The shipping industry faces a challenging time going forward, as fears grow about the end of the commodity super-cycle due to a slowdown in global growth in general, and China’s in particular, says Debtwire Analytics.
The firm reports that substantial overcapacity in some sectors, especially dry bulk, combined with intense competition, has put pressure on freight rates and forced companies to reassess their operating models and cost structures.
With many companies highly leveraged as a result of taking on excessive debt over the previous years, their capacity to service debt in the face of adverse market conditions will come under increased scrutiny.
In its newly-published report on the industry, Debtwire highlights several other current trends likely to shape the years ahead.
- Tankers outperform the rest of the industry, as low oil prices contribute to inventory build-ups in importing countries. This outperformance is expected to continue.
- Operational alliances are likely to lead efficiency improvements in the container segment, meaning companies without comparable economies of scale are likely to suffer.

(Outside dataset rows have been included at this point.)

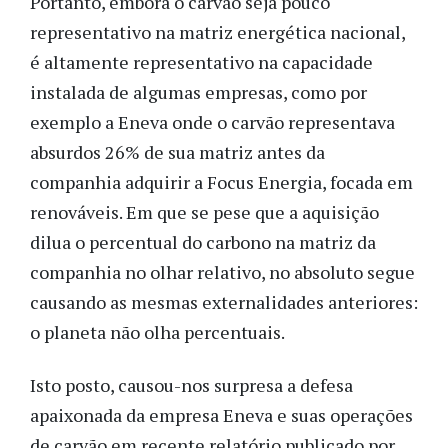
Portanto, embora o carvão seja pouco
representativo na matriz energética nacional,
é altamente representativo na capacidade
instalada de algumas empresas, como por
exemplo a Eneva onde o carvão representava
absurdos 26% de sua matriz antes da
companhia adquirir a Focus Energia, focada em
renováveis. Em que se pese que a aquisição
dilua o percentual do carbono na matriz da
companhia no olhar relativo, no absoluto segue
causando as mesmas externalidades anteriores:
o planeta não olha percentuais.
Isto posto, causou-nos surpresa a defesa
apaixonada da empresa Eneva e suas operações
de carvão em recente relatório publicado por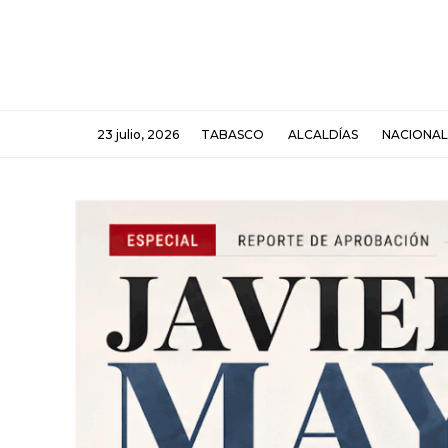
23 julio, 2026
TABASCO
ALCALDÍAS
NACIONAL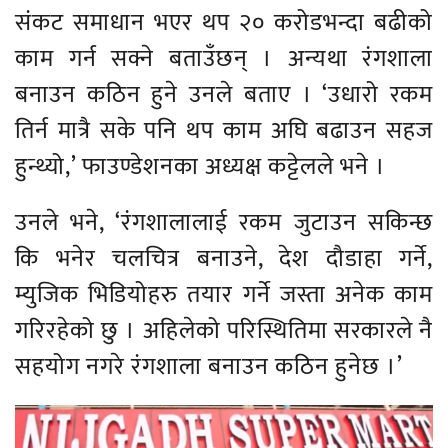
संकट समाधान भएर थप २० करोडभन्दा बढीको
काम गर्न सक्ने बताउँछन् । अन्यथा रंगशाला
बनाउन कठिन हुने उनले बताए । ‘उधारो रकम
तिर्न मात्रै सके पनि थप काम अघि बढाउन सहज
हुन्थ्यो,’ फाउण्डेशनका अध्यक्ष कट्टेलले भने ।
उनले भने, ‘रंगशालालाई रकम जुटाउन सकिन्छ
कि भनेर चलचित्र बनाउने, देश दौडाहा गर्ने,
म्युजिक भिडियोहरु तयार गर्ने जस्ता अनेक काम
गरिरहेको छु । अहिलेको परिस्थितिमा सरकारले नै
सहयोग नगरे रंगशाला बनाउन कठिन हुनेछ ।’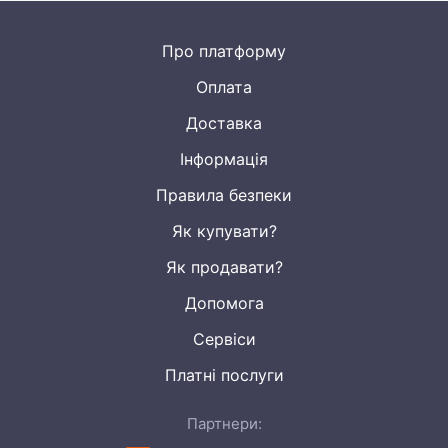
Про платформу
Оплата
Доставка
Інформація
Правила безпеки
Як купувати?
Як продавати?
Допомога
Сервіси
Платні послуги
Партнери: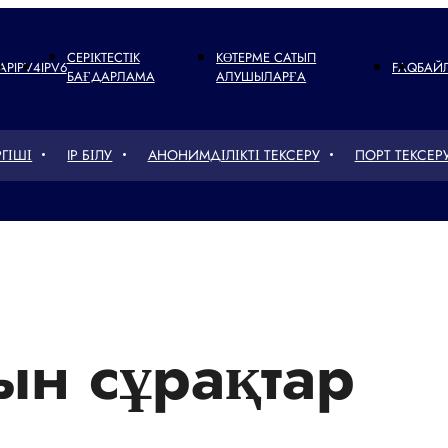
СЕРІКТЕСТІК
КӨТЕРМЕ САТЫП
АР
IPV4
IPV6
FAQ
БАЙ
БАҒДАРЛАМА
АЛУШЫЛАРҒА
ГІШІ
IP БІЛУ
АНОНИМДІЛІКТІ ТЕКСЕРУ
ПОРТ ТЕКСЕР
ын сұрақтар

- Dry bulk is going through one of the worst downturns in history, due to huge overcapacity and slowing demand growth for commodities. Companies with liquidity or conservative balance sheets may be able to take advantage.
- The industry’s liquefied natural gas (LNG) segment is under pressure, as demand disappoints and the tanker fleet continues to grow.
- LPG rates surge to record highs on almost full utilisation, although the large order book spells trouble ahead.